I am designing a high volume service which essentially works as a token creation and validation service. Today we use SQL based databases which are fast failing to scale and the alternative that we are looking at is Couchbase server (memcached). However, the use case is the token generated by this service is sent to other services where the token will be used for authentication. If the replication is not fast enough, the authentication fails. Is there a simpler means to achieve this either via code or any other alternatives is also welcome. This seems to us to be a "read-your-own-write" use case.
There is no consistency API for XDCR right now. It's probably somewhere on the dev roadmap, because it's one of the commonly requested features.
If you want to get RYOW consistency across data centers, our only option is to write to all the DCs simulataneously from the application code. Of course, it's not atomic, but you can work around that somewhat by waiting for all the clusters to acknowledge the write before proceeding.
I think you might be misunderstanding what replication is for in Couchbase. Couchbase is strongly consistent for standard data operations. If you write a document or key/value pair, you can immediately read that object. No waiting for replication. The use case you are talking about is a very common one for Couchbase.
The only things that are eventually consistent in Couchbase are XDCR, for obvious reasons, and reading from views.
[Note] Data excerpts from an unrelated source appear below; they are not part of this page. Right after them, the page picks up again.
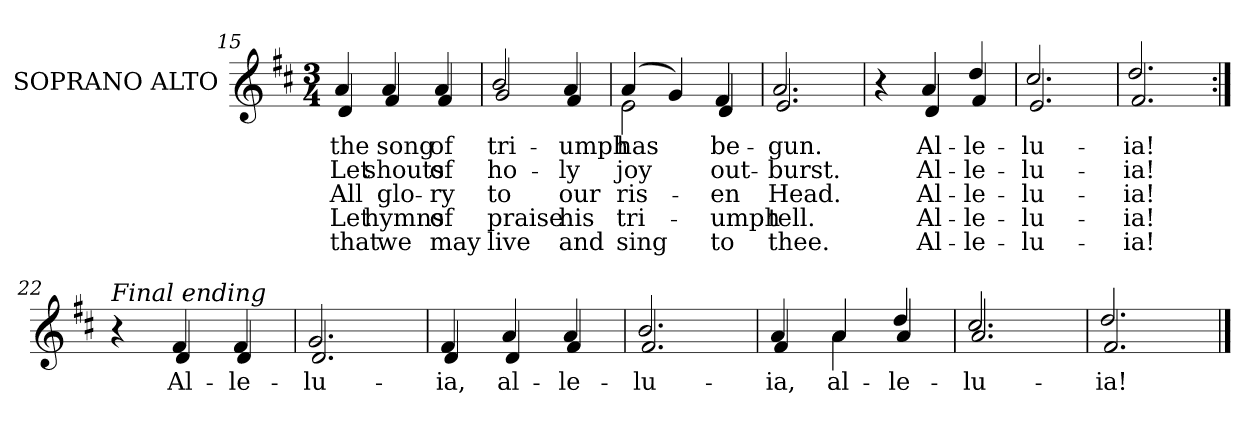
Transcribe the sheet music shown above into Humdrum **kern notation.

**kern	**text	**text	**text	**text	**text
*part1	*part1	*part1	*part1	*part1	*part1
*staff1	*staff1	*staff1	*staff1	*staff1	*staff1
*I"SOPRANO ALTO	*	*	*	*	*
*I'S. A.	*	*	*	*	*
*clefG2	*	*	*	*	*
*k[f#c#]	*	*	*	*	*
*D:	*	*	*	*	*
*M3/4	*	*	*	*	*
=15	=15	=15	=15	=15	=15
!	!LO:LY:b:color=#000000	!LO:LY:b:color=#000000	!LO:LY:b:color=#000000	!LO:LY:b:color=#000000	!LO:LY:b:color=#000000
*^	*	*	*	*	*
4ai/	4di/	the	Let	All	Let	that
!	!	!LO:LY:b:color=#000000	!LO:LY:b:color=#000000	!LO:LY:b:color=#000000	!LO:LY:b:color=#000000	!LO:LY:b:color=#000000
4ai/	4f#i/	song	shouts	glo-	hymns	we
!	!	!LO:LY:b:color=#000000	!LO:LY:b:color=#000000	!LO:LY:b:color=#000000	!LO:LY:b:color=#000000	!LO:LY:b:color=#000000
4ai/	4f#i/	of	of	-ry	of	may
=16	=16	=16	=16	=16	=16	=16
!	!	!LO:LY:b:color=#000000	!LO:LY:b:color=#000000	!LO:LY:b:color=#000000	!LO:LY:b:color=#000000	!LO:LY:b:color=#000000
2bi/	2gi/	tri-	ho-	to	praise	live
!	!	!LO:LY:b:color=#000000	!LO:LY:b:color=#000000	!LO:LY:b:color=#000000	!LO:LY:b:color=#000000	!LO:LY:b:color=#000000
4ai/	4f#i/	-umph	-ly	our	his	and
!!LO:LB:g=z	!!
=17	=17	=17	=17	=17	=17	=17
!	!	!LO:LY:b:color=#000000	!LO:LY:b:color=#000000	!LO:LY:b:color=#000000	!LO:LY:b:color=#000000	!LO:LY:b:color=#000000
(4ai/	2ei\	has	joy	ris-	tri-	sing
4gi/)	.	.	.	.	.	.
!	!	!LO:LY:b:color=#000000	!LO:LY:b:color=#000000	!LO:LY:b:color=#000000	!LO:LY:b:color=#000000	!LO:LY:b:color=#000000
4f#i/	4di/	be-	out-	-en	-umph	to
=18	=18	=18	=18	=18	=18	=18
!	!	!LO:LY:b:color=#000000	!LO:LY:b:color=#000000	!LO:LY:b:color=#000000	!LO:LY:b:color=#000000	!LO:LY:b:color=#000000
2.ai/	2.ei/	-gun.	-burst.	Head.	tell.	thee.
=19	=19	=19	=19	=19	=19	=19
4r	4ryy	.	.	.	.	.
!	!	!LO:LY:b:color=#000000	!LO:LY:b:color=#000000	!LO:LY:b:color=#000000	!LO:LY:b:color=#000000	!LO:LY:b:color=#000000
4ai/	4di/	Al-	Al-	Al-	Al-	Al-
!	!	!LO:LY:b:color=#000000	!LO:LY:b:color=#000000	!LO:LY:b:color=#000000	!LO:LY:b:color=#000000	!LO:LY:b:color=#000000
4ddi/	4f#i/	-le-	-le-	-le-	-le-	-le-
=20	=20	=20	=20	=20	=20	=20
!	!	!LO:LY:b:color=#000000	!LO:LY:b:color=#000000	!LO:LY:b:color=#000000	!LO:LY:b:color=#000000	!LO:LY:b:color=#000000
2.cc#i/	2.ei/	-lu-	-lu-	-lu-	-lu-	-lu-
=21	=21	=21	=21	=21	=21	=21
!	!	!LO:LY:b:color=#000000	!LO:LY:b:color=#000000	!LO:LY:b:color=#000000	!LO:LY:b:color=#000000	!LO:LY:b:color=#000000
2.ddi/	2.f#i/	-ia!	-ia!	-ia!	-ia!	-ia!
=22:|!	=22:|!	=22:|!	=22:|!	=22:|!	=22:|!	=22:|!
!LO:TX:a:i:t=Final ending	!	!	!	!	!	!
4r	4ryy	.	.	.	.	.
!	!	!LO:LY:b:color=#000000	!	!	!	!
4f#i/	4di/	Al-	.	.	.	.
!	!	!LO:LY:b:color=#000000	!	!	!	!
4f#i/	4di/	-le-	.	.	.	.
!!LO:LB:g=z	!!
=23	=23	=23	=23	=23	=23	=23
!	!	!LO:LY:b:color=#000000	!	!	!	!
2.gi/	2.di/	-lu-	.	.	.	.
=24	=24	=24	=24	=24	=24	=24
!	!	!LO:LY:b:color=#000000	!	!	!	!
4f#i/	4di/	-ia,	.	.	.	.
!	!	!LO:LY:b:color=#000000	!	!	!	!
4ai/	4di/	al-	.	.	.	.
!	!	!LO:LY:b:color=#000000	!	!	!	!
4ai/	4f#i/	-le-	.	.	.	.
=25	=25	=25	=25	=25	=25	=25
!	!	!LO:LY:b:color=#000000	!	!	!	!
2.bi/	2.f#i/	-lu-	.	.	.	.
=26	=26	=26	=26	=26	=26	=26
!	!	!LO:LY:b:color=#000000	!	!	!	!
4ai/	4f#i/	-ia,	.	.	.	.
!	!	!LO:LY:b:color=#000000	!	!	!	!
4ai/	4ai\	al-	.	.	.	.
!	!	!LO:LY:b:color=#000000	!	!	!	!
4ddi/	4ai/	-le-	.	.	.	.
=27	=27	=27	=27	=27	=27	=27
!	!	!LO:LY:b:color=#000000	!	!	!	!
2.cc#i/	2.ai/	-lu-	.	.	.	.
=28	=28	=28	=28	=28	=28	=28
!	!	!LO:LY:b:color=#000000	!	!	!	!
2.ddi/	2.f#i/	-ia!	.	.	.	.
*v	*v	*	*	*	*	*
==	==	==	==	==	==
*-	*-	*-	*-	*-	*-
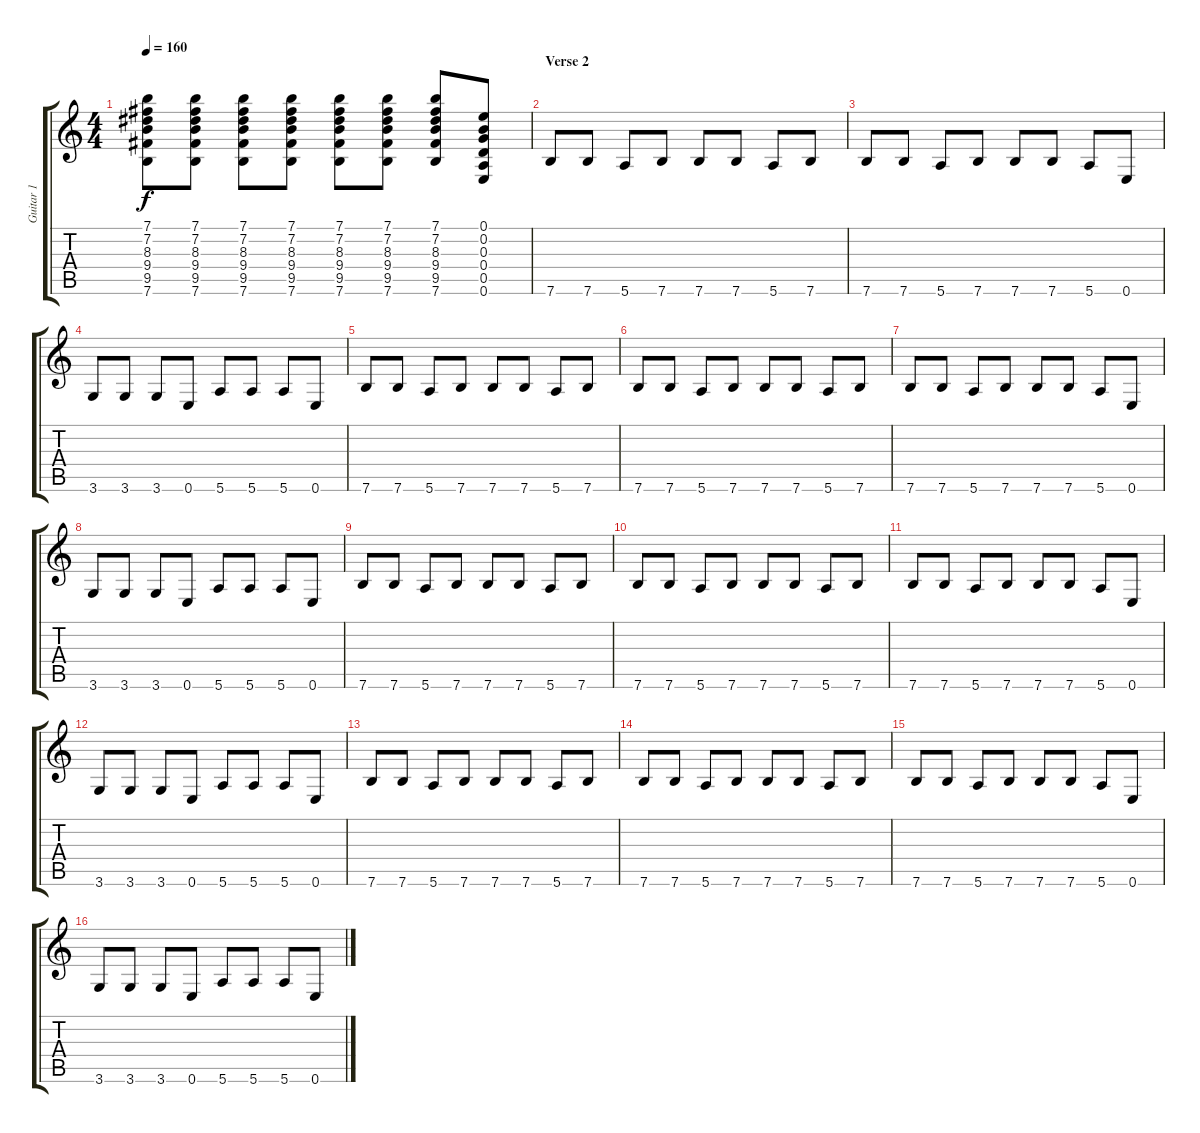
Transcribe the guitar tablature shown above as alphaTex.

\track ("Guitar 1" "Guitar 1") {instrument distortionguitar}
\staff {score tabs}
\tuning (E4 B3 G3 D3 A2 E2) {hide}
\ts (4 4)
\tempo 160
\clef g2
\ks c
(7.1 7.2 8.3 9.4 9.5 7.6).8{dy f} (7.1 7.2 8.3 9.4 9.5 7.6).8 (7.1 7.2 8.3 9.4 9.5 7.6).8 (7.1 7.2 8.3 9.4 9.5 7.6).8 (7.1 7.2 8.3 9.4 9.5 7.6).8 (7.1 7.2 8.3 9.4 9.5 7.6).8 (7.1 7.2 8.3 9.4 9.5 7.6).8 (0.1 0.2 0.3 0.4 0.5 0.6).8 |
\section ("" "Verse 2")
7.6.8 7.6.8 5.6.8 7.6.8 7.6.8 7.6.8 5.6.8 7.6.8 |
7.6.8 7.6.8 5.6.8 7.6.8 7.6.8 7.6.8 5.6.8 0.6.8 |
3.6.8 3.6.8 3.6.8 0.6.8 5.6.8 5.6.8 5.6.8 0.6.8 |
7.6.8 7.6.8 5.6.8 7.6.8 7.6.8 7.6.8 5.6.8 7.6.8 |
7.6.8 7.6.8 5.6.8 7.6.8 7.6.8 7.6.8 5.6.8 7.6.8 |
7.6.8 7.6.8 5.6.8 7.6.8 7.6.8 7.6.8 5.6.8 0.6.8 |
3.6.8 3.6.8 3.6.8 0.6.8 5.6.8 5.6.8 5.6.8 0.6.8 |
7.6.8 7.6.8 5.6.8 7.6.8 7.6.8 7.6.8 5.6.8 7.6.8 |
7.6.8 7.6.8 5.6.8 7.6.8 7.6.8 7.6.8 5.6.8 7.6.8 |
7.6.8 7.6.8 5.6.8 7.6.8 7.6.8 7.6.8 5.6.8 0.6.8 |
3.6.8 3.6.8 3.6.8 0.6.8 5.6.8 5.6.8 5.6.8 0.6.8 |
7.6.8 7.6.8 5.6.8 7.6.8 7.6.8 7.6.8 5.6.8 7.6.8 |
7.6.8 7.6.8 5.6.8 7.6.8 7.6.8 7.6.8 5.6.8 7.6.8 |
7.6.8 7.6.8 5.6.8 7.6.8 7.6.8 7.6.8 5.6.8 0.6.8 |
3.6.8 3.6.8 3.6.8 0.6.8 5.6.8 5.6.8 5.6.8 0.6.8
Even then, this can be minimized with proper cluster sizing.

Couchbase - what happens if a node dies after writing data to disk but before it gets replicated

Here is the scenario.
I have two nodes under my couchbase server, Node A and B.I have replication on, so B will act as the node where replicated data of A should go.
Lets say that I try adding a new record and it happen to get saved at node A. Node A saves this data on RAM and on its disk successfully but UNFORTUNATELY, it crashes even before this data could get replicated to Node B
If I have configured automatic failover, Then all requests for Node A data will now go to Node B.
My question is Will I be able to get this new data which could not get replicated to node B but was successfully written over Node A's Disk? considering that Node A is down and all i have is Node B to communicate with
If yes, Please explain how. if no, Is there any official couchbase doc mentioning this behavior.
I tried looking for an answer in the official document and mostly it look like that answer is no, But thought of discussing this here before concluding that its data loss for sure.
Thanks in advance
In the scenario you described, yes the data will not be available, assuming you didn't check that the data had been successfully replicated. However note that replication will typically complete before perisistance, as the network is typically faster than disk.
Couchbase provides an observe API which allows you to verify that a particular mutation has been replicated and/or persisted. See Monitoring data using observe in the Couchbase developer guide.